No surprise, then, that Chris and I both found ourselves in the sports biz. I covered high school sports for The Denver Post. I was part of the crew of correspondents that traveled the state, reporting on the exploits of the Brush Beetdiggers, Fort Collins Lambkins, East High Angels, and Monte Vista Demons (Colorado high schools go way beyond "Bulldogs" when it comes to mascots). Our charge was to chronicle each game, get the score right, and spell correctly the names of the standout athletes. This last one was important. Upset parents usually went right to the sports editor with complaints. He didn't like complaints. Check spellings, he'd say. And spare me the deathless prose -- save that for your novel. The joke was the every reporter had a novel a-brewing in his bottom drawer, right next to the pint of rotgut whiskey.

One night at a staff party at the downtown Holiday Inn, Denver Nuggets General Manager Bob King chatted with Chris and found out that she was looking for a new job. The conversation probably went something like this:

Chris: I work at a ski shop. I don't know anything about skiing.
Bob: What do you know about basketball?
Chris: Nothing
Bob: How would you like to work for the Nuggets?
Chris: When do I start?

Chris worked in the Nuggets front office for two years. She had the use of a pair of season tickets. I couldn't make much use of them because I worked most of the nights that the Nuggets played. My cousins were free on weekends so they went to the games while I watched 5-foot-4 girls play roundball in Evergreen and Colorado Springs. I sometimes filed my stories on ancient fax machines. When those didn't work, I called and dictated my stories from remote locations to meet the 11 p.m. deadline. On other nights, I covered hockey or wrestling or anything else that might sell newspaper subscriptions. I covered racketball, tennis, cycling, baseball, and motocross during my three years at the Post.

Meanwhile, Chris assisted the Nuggets through a winning with future Hall-of-Famers Dan Issel, Charlie Scott and David Thompson. It was a pleasure to watch Issel mix it up with Kareem Abdul Jabbar. Kareem was the superior athlete. But Issel made up for it in sheer grit. Nobody could fly like "Skywalker" Thompson. In a search for other highs, he almost sabotaged a brilliant career with his yen for cocaine.

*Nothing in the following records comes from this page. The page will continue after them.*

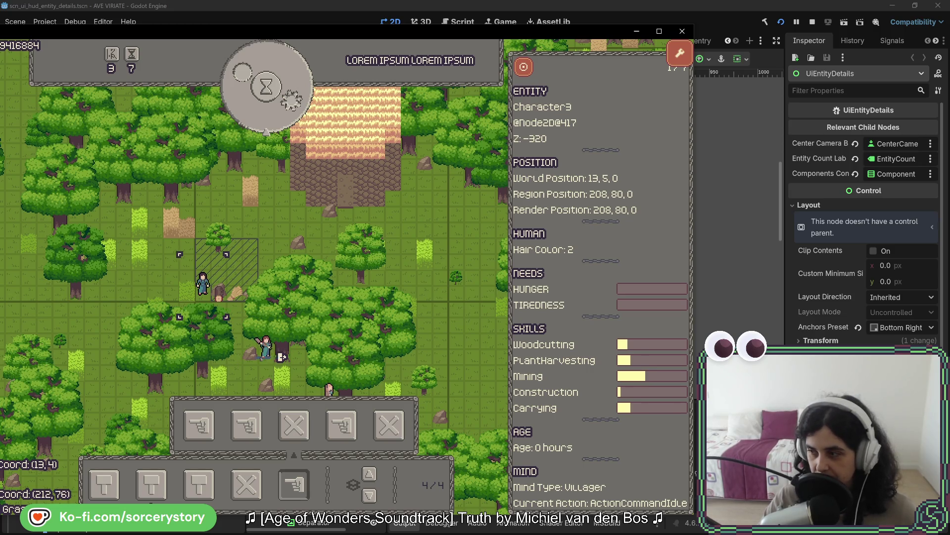
pyautogui.click(267, 349)
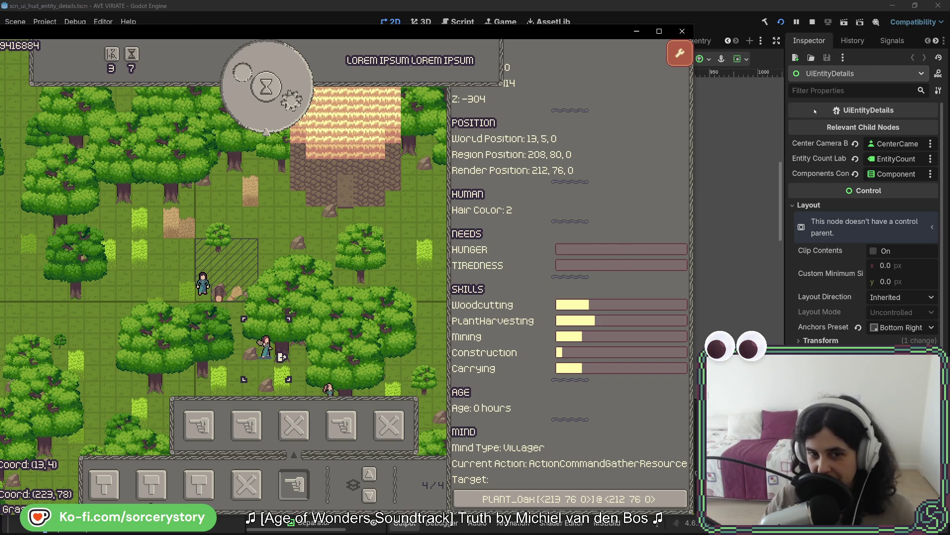
pyautogui.click(352, 439)
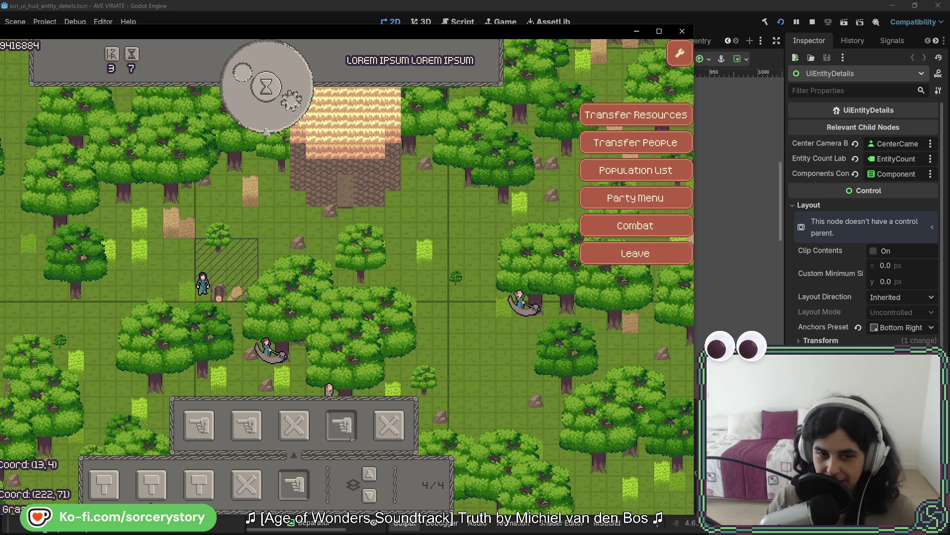
# Step: Mark a large area for gathering and pass seven game hours to reach Day 1, 15:00
pyautogui.moveTo(131, 163); pyautogui.dragTo(420, 332)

In 1981, I landed a job as managing editor of a lifestyle weekly called Up the Creek. Chris grew tired of the sports world and switched to banking. Two of my sisters moved to Denver and worked as nurses. The cold got to them and they returned to Florida. Chris and I both entertained thoughts of moving back to Florida. Friends and family lived so far away. Chris's mother was diagnosed with cancer in 1980 and she made many trips back to Daytona. We were young and didn't mind taking cheap red-eye flights out of Denver's Stapleton for weddings and reunions and eventually funerals.

In retirement, we ask ourselves many questions. Looking back, what would I have done differently? There were scores of alternative lives I could have lived. One of a fiction writer's jobs is writing about alternative worlds, lives different from mine.

I still write fiction. Making stuff up satisfies a need in me. While I worked through various jobs, I kept writing. I have journals going back to 1972. I've published one book of short fiction, published a number of stories and essays in magazines and anthologies. I have posted weekly on my blog since 2005. I have written thousands of words, maybe millions. I am sure that I spent the 10,000 hours that Malcolm Gladwell in Outliers said I needed to be an expert in my field. Expertise did not lead to Stephen King-style publishing success. Still, I write. 

I had a number of jobs in the second half of my working life. Two of them managed to consume 30 years in the blink of an eye. I will write about them in upcoming posts.